In two sentences, what does the memory compression article below say?

(Supplied passage)
-=-=-

May 26, 2009
This article was contributed by Nitin Gupta
The idea of memory compression—compress relatively unused pages and
store them in memory
itself—is simple and has been around for a long
time. Compression, through the elimination of expensive disk I/O, is far
faster than swapping those pages to secondary storage.
When a page is needed again, it is decompressed and given back, which
is, again, much faster than going to swap.
An implementation of this idea on Linux is currently under development
as the compcache
project. It creates a virtual block device (called ramzswap) which acts
as a swap disk. Pages swapped to this disk are compressed and stored in
memory itself. The project home contains use cases, performance
numbers, and other related bits. The whole aim of the project is not
just performance — on swapless setups, it allows running applications
that would otherwise simply fail due to lack of memory. For example,
Edubuntu included
compcache to lower the RAM requirements of its installer.
The performance
page on the project wiki shows numbers for configurations that
closely match netbooks, thin clients, and embedded devices. These
initial results look promising. For example, in the benchmark for thin
clients, ramzswap gives nearly the same effect as doubling the memory.
Another benchmark
shows that average time required to complete swap requests is
reduced drastically with ramzswap. With a swap partition located on
a 10000 RPM disk, average time required for swap read and write
requests was found to be 168ms and 355ms, respectively. While with
ramzswap, corresponding numbers were mere 12µs and 7µs, respectively —
this includes time for checking zero-filled pages and
compressing/decompressing all non-zero pages.
The approach of using a virtual block device is a major simplification
over earlier attempts. The previous implementation required changes to the
swap write path, page
fault handler, and page cache lookup functions (find_get_page() and
friends). Those patches did not gain widespread acceptance due to their
intrusive nature. The new approach is far less intrusive, but at a cost:
compcache has lost the ability to
compress page cache (filesystem backed) pages. It
can now compress swap cache (anonymous) pages only. At the same time,
this simplicity and non-intrusiveness got it included in Ubuntu, ALT
Linux, LTSP
(Linux Terminal Server Project) and maybe other places as well.

-=-=-

(Dataset extract)
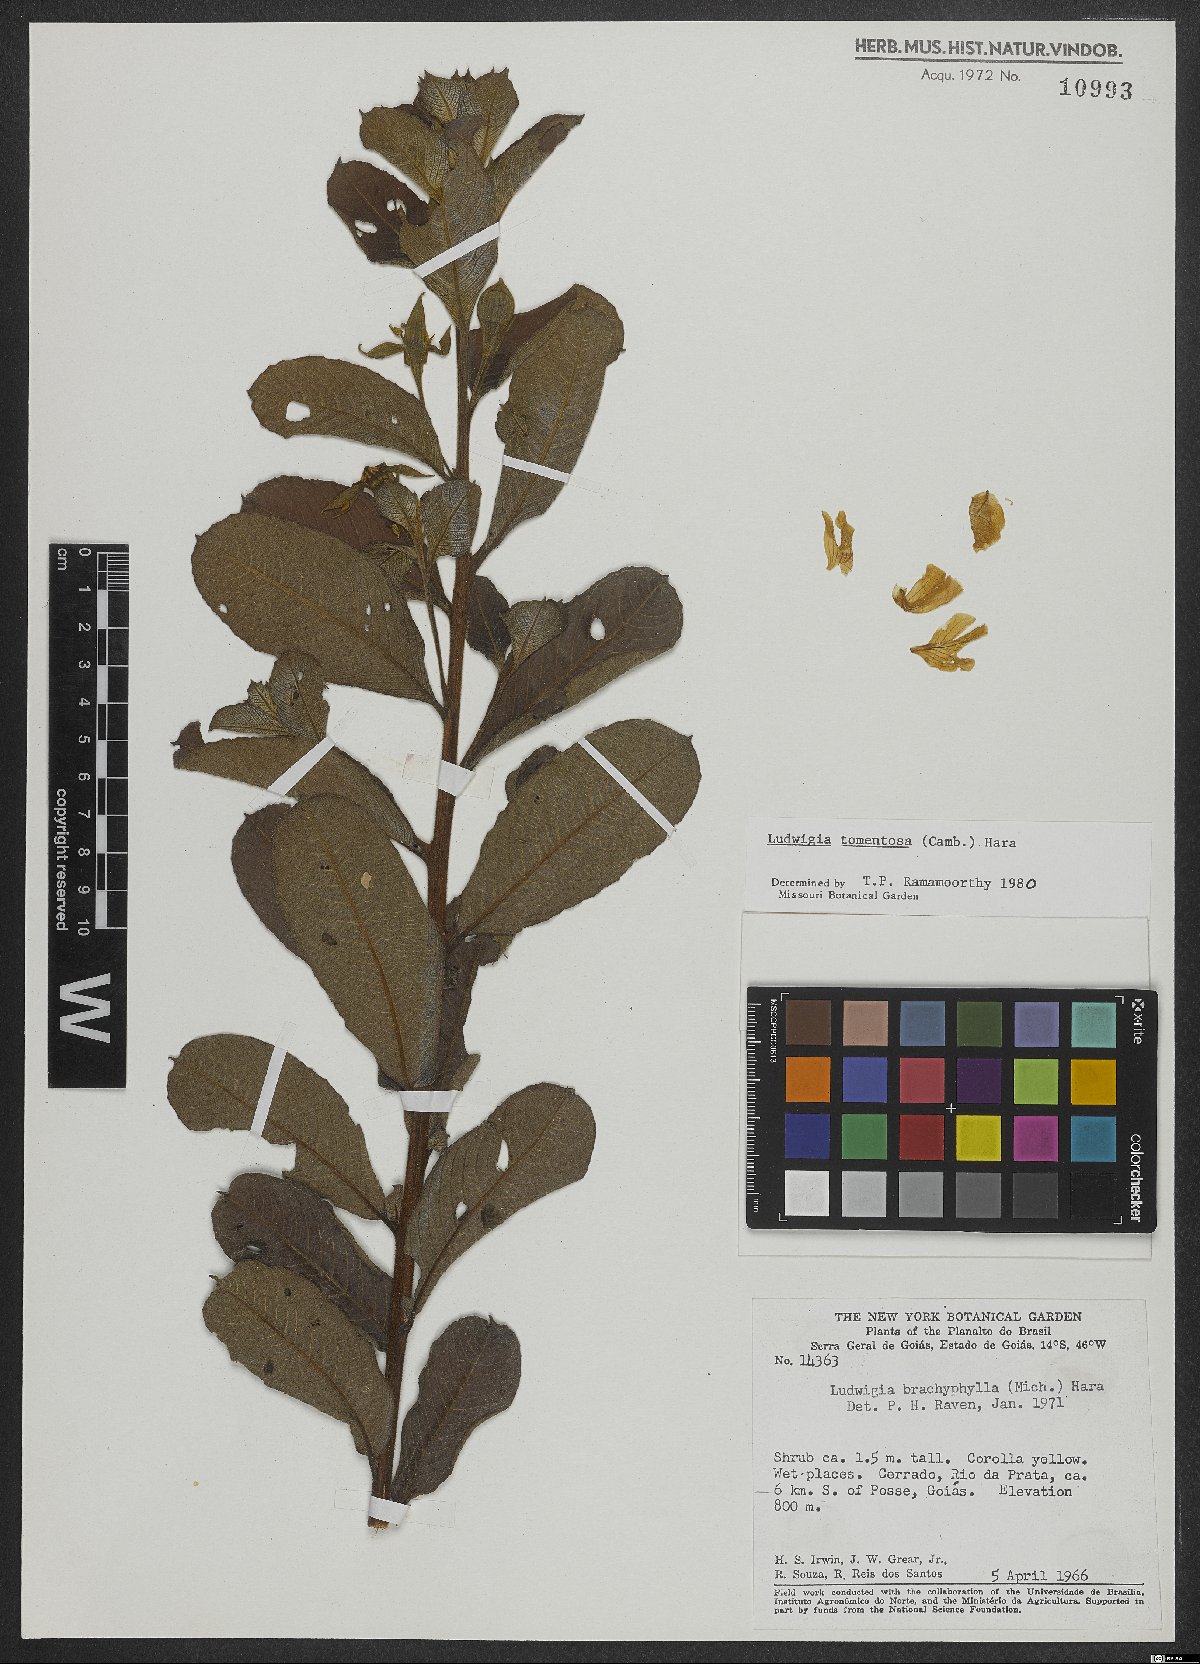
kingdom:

-=-=-

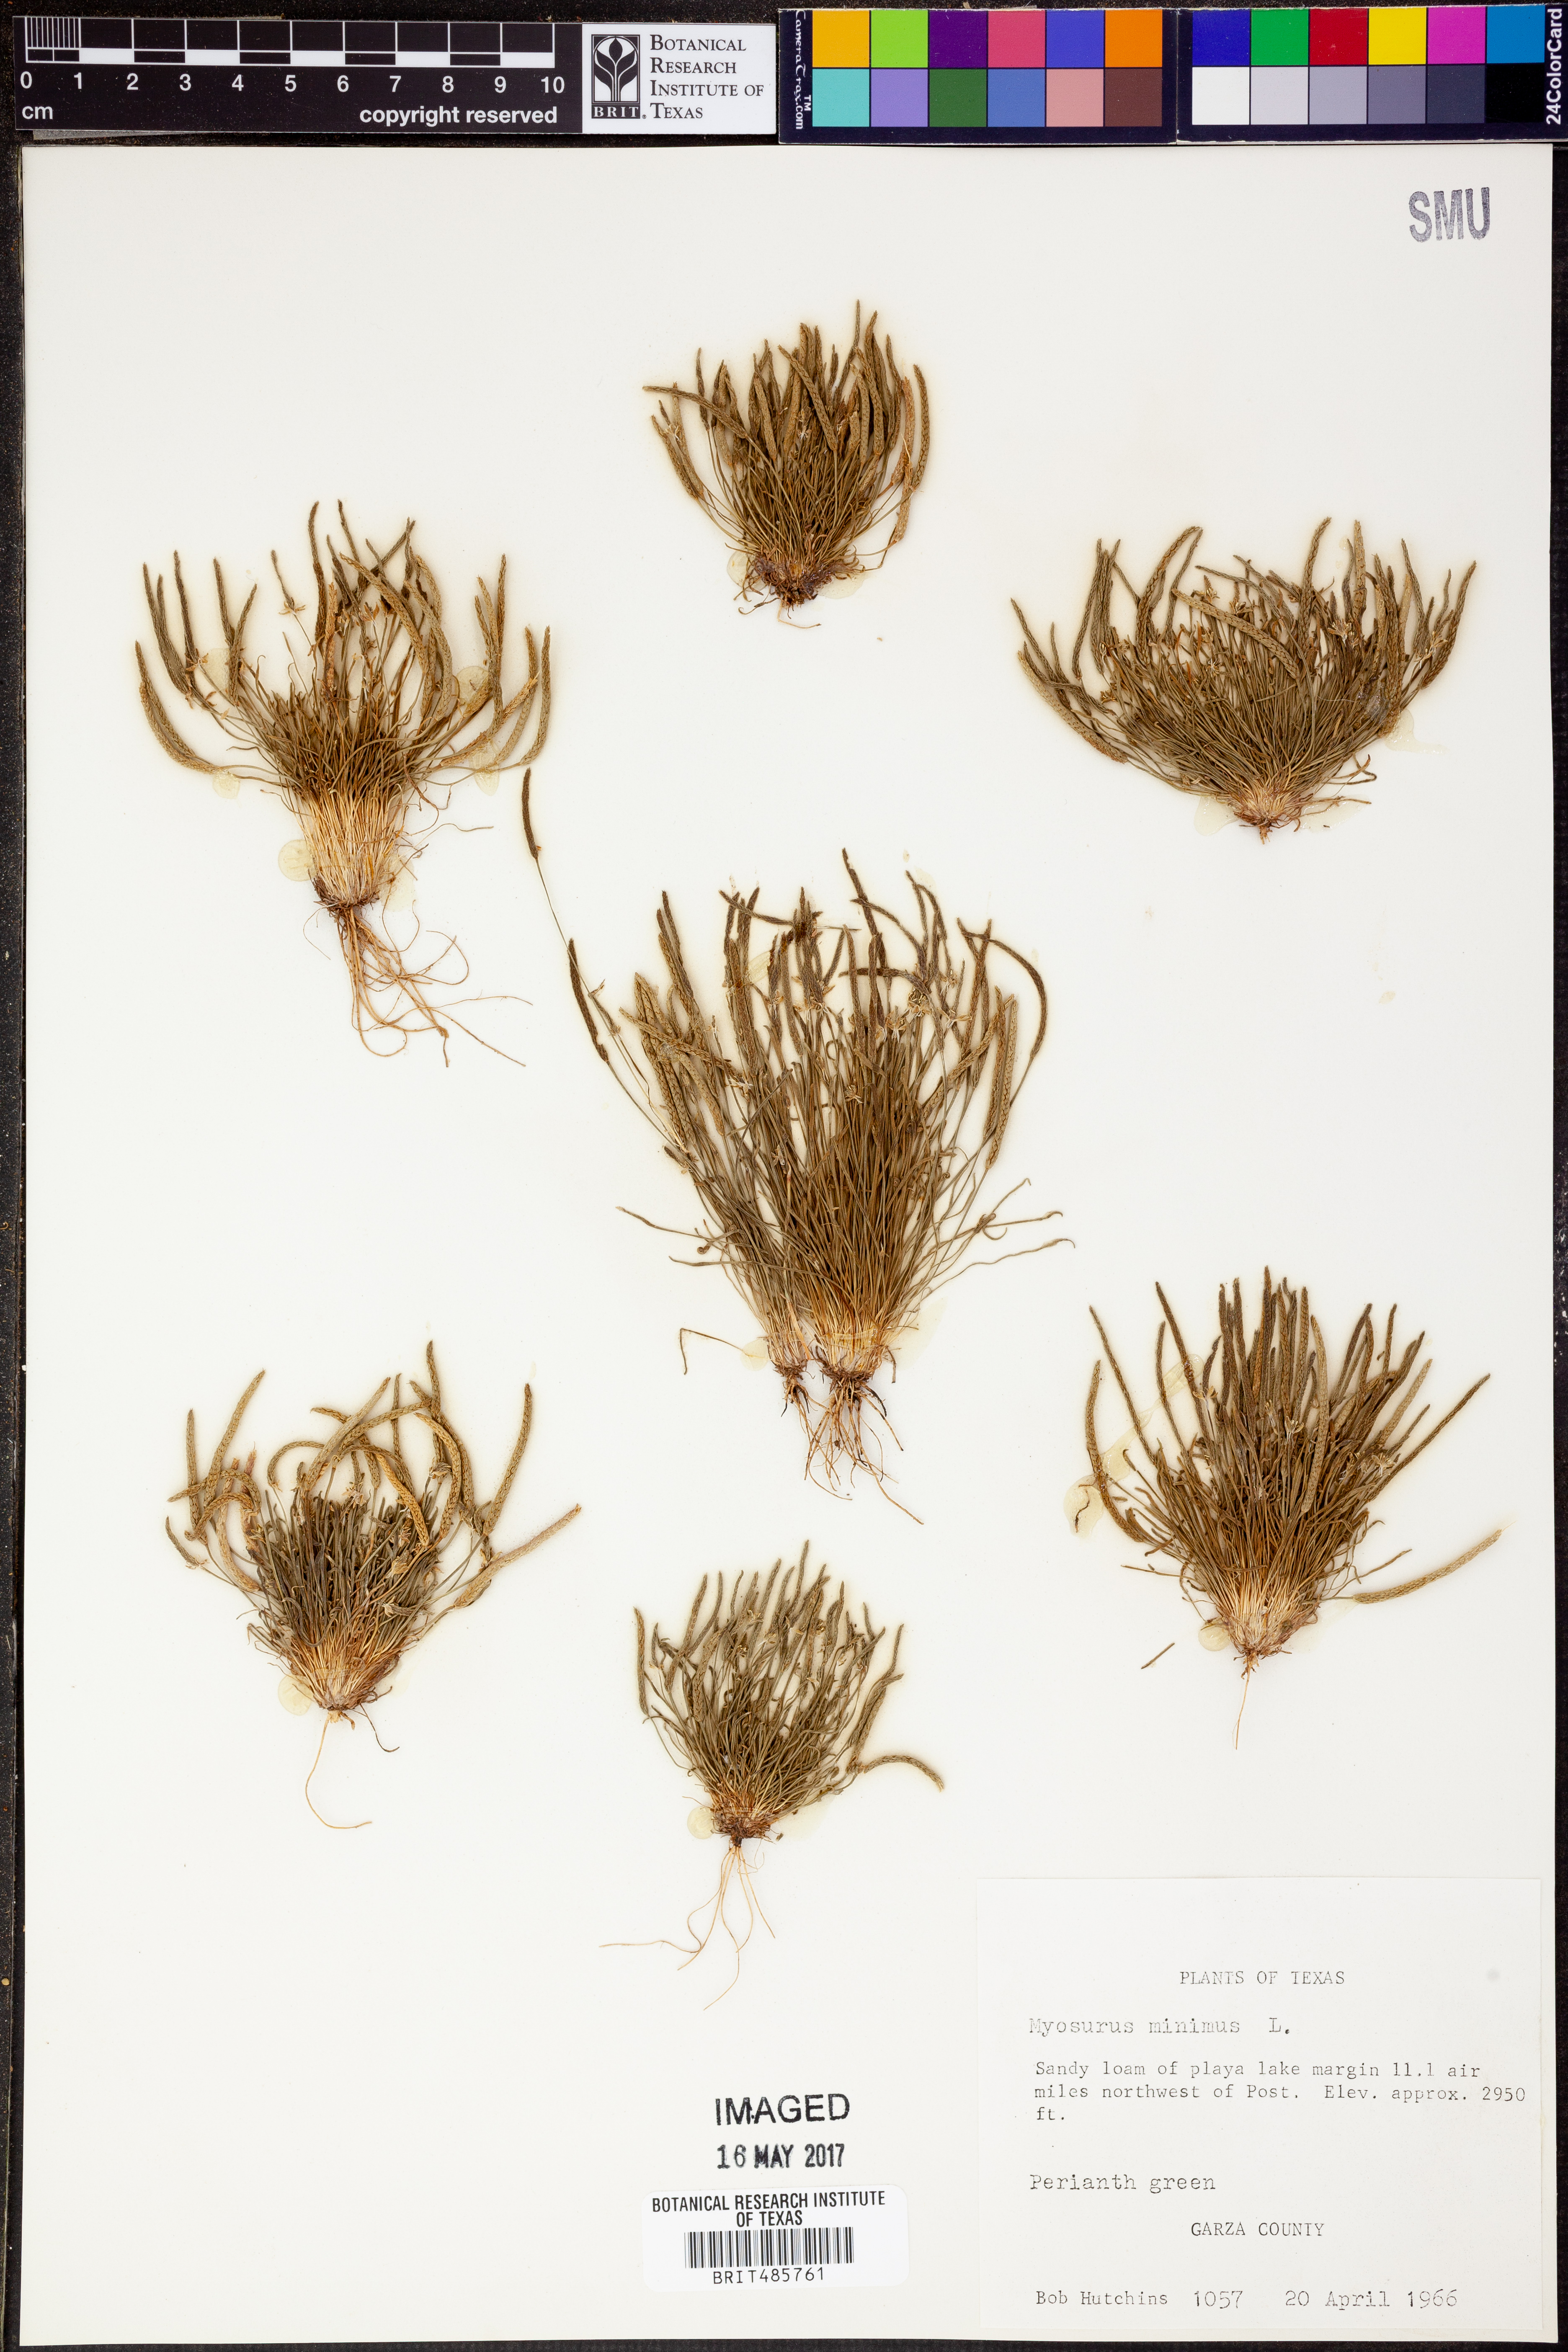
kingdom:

-=-=-

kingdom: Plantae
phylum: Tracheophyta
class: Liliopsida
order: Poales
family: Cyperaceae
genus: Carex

-=-=-

(Task output) Memory compression keeps relatively unused pages in memory in compressed form instead of swapping them to disk, which is far faster, and the compcache project implements this on Linux through a virtual block device called ramzswap that acts as a swap disk. Benchmarks show average swap request times falling from milliseconds to microseconds, and although the design can now compress only anonymous swap cache pages, its non-intrusive simplicity got it included in Ubuntu, ALT Linux, and LTSP.